__INSTRUCTIONS TO FOLLOW__
An exact copy of the line containing "Identify the document" and of every line after it, through the last line of the material, is what should be returned.

__DATA SUPPLIED__
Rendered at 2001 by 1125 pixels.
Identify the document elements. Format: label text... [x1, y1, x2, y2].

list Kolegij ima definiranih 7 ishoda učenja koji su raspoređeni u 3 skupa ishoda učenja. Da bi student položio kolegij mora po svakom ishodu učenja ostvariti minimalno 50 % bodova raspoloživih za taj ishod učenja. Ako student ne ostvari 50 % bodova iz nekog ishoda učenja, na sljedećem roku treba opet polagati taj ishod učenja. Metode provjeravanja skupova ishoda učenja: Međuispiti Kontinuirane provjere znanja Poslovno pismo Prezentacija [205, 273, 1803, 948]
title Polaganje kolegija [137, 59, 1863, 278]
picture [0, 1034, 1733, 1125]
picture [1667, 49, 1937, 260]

__OUTPUT OF THE TASK__
Identify the document elements. Format: label text... [x1, y1, x2, y2].

list Kolegij ima definiranih 7 ishoda učenja koji su raspoređeni u 3 skupa ishoda učenja. Da bi student položio kolegij mora po svakom ishodu učenja ostvariti minimalno 50 % bodova raspoloživih za taj ishod učenja. Ako student ne ostvari 50 % bodova iz nekog ishoda učenja, na sljedećem roku treba opet polagati taj ishod učenja. Metode provjeravanja skupova ishoda učenja: Međuispiti Kontinuirane provjere znanja Poslovno pismo Prezentacija [205, 273, 1803, 948]
title Polaganje kolegija [137, 59, 1863, 278]
picture [0, 1034, 1733, 1125]
picture [1667, 49, 1937, 260]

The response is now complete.